À l’occasion des travaux que nous avons menés sur la gestion des crédits déconcentrés du ministère de la culture, nous avons pu mesurer les contraintes qui pèsent sur la gestion du programme « Création ». Si la structure particulière de ce dernier explique en partie cette spécificité, on nous a néanmoins fait part d’un interventionnisme parfois marqué de l’administration centrale quant à la répartition des mesures nouvelles au sein du programme.

Cependant, des initiatives sont prises pour renforcer la liberté de gestion des personnels des directions régionales des affaires culturelles, les DRAC. C’est le cas, par exemple, de l’expérimentation qui va être menée en 2019 dans les DRAC de Bretagne et de Nouvelle Aquitaine. Un fonds mutualisé entre les programmes « Création » et « Transmission des savoirs et démocratisation de la culture » sera confié à ces DRAC, pour tenir compte de la porosité fréquemment observée, sur le terrain, entre les actions en faveur de l’accès à la culture et les initiatives en matière de création artistique. Cela est conforme à l’objectif de responsabilisation accrue des gestionnaires dans les territoires.

En matière de création artistique, le soutien de l’État se conjugue aux aides et aux subventions apportées par les collectivités territoriales. Le financement assuré par la mission « Culture » représente ainsi environ 30 % de l’aide totale apportée par les collectivités publiques.

Deux projets immobiliers d’envergure sont également portés par le programme. Le premier est la Cité du théâtre, aux ateliers Berthier, qui doit permettre d’accroître les tournées en province des grandes institutions culturelles, auxquelles on reproche parfois d’être trop parisiennes. L’un des objectifs prioritaires de ce chantier est précisément de faire rayonner ces établissements sur l’ensemble de la France. Le second projet est la relocalisation du Centre national des arts plastiques, le CNAP, à Pantin.

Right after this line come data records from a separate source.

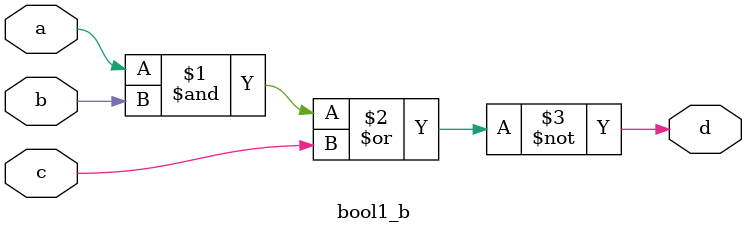
<source format=v>
`timescale 1ns / 1ps


module bool1_b(
    input a,b,c,
    output d
    );
assign d=~((a&b)|c);
endmodule

</source>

Pour ces deux projets, le calendrier d’engagement des dépenses conduira, en 2019, à une diminution du montant total des autorisations d’engagement du programme.

Pour terminer, je formulerai deux remarques à propos de la gestion des emplois de la mission « Culture », qui doit être modifiée.

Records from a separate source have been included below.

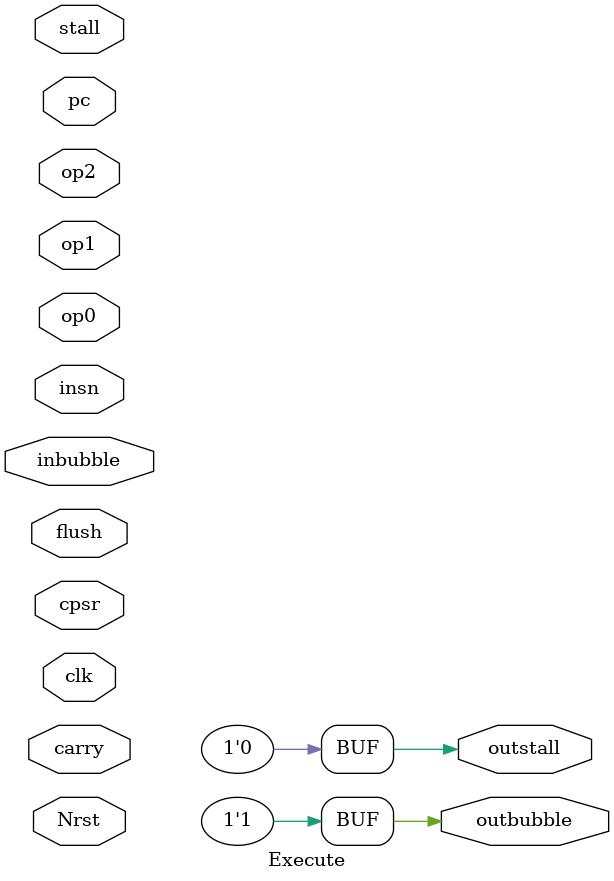
<source format=v>
module Execute(
	input clk,
	input Nrst,	/* XXX not used yet */
	
	input stall,
	input flush,
	
	input inbubble,
	input [31:0] pc,
	input [31:0] insn,
	input [31:0] cpsr,
	input [31:0] op0,
	input [31:0] op1,
	input [31:0] op2,
	input carry,
	
	output reg outstall = 0,
	output reg outbubble = 1
	);
	
endmodule

</source>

La première a trait au choix fait par le ministère de la culture de renforcer la responsabilisation des établissements publics administratifs qui disposent de la taille critique nécessaire pour gérer plus directement leurs emplois. Trois établissements seront concernés par cette réforme en 2019 : le Centre des monuments nationaux, le château de Versailles et le musée d’Orsay. Des amendements ont été présentés par le Gouvernement à l’Assemblée nationale pour réaliser le transfert de la gestion des emplois de ces opérateurs, sur le modèle de ce qui a été fait pour le musée du Louvre.

La seconde remarque concerne la poursuite du chantier de la revalorisation indemnitaire. Le sujet n’est pas forcément à la mode, mais le décrochage indemnitaire que connaissent les personnels du ministère de la culture par rapport à ceux des autres ministères entraîne un défaut d’attractivité qui pose des difficultés. Il est donc important de poursuivre le rattrapage.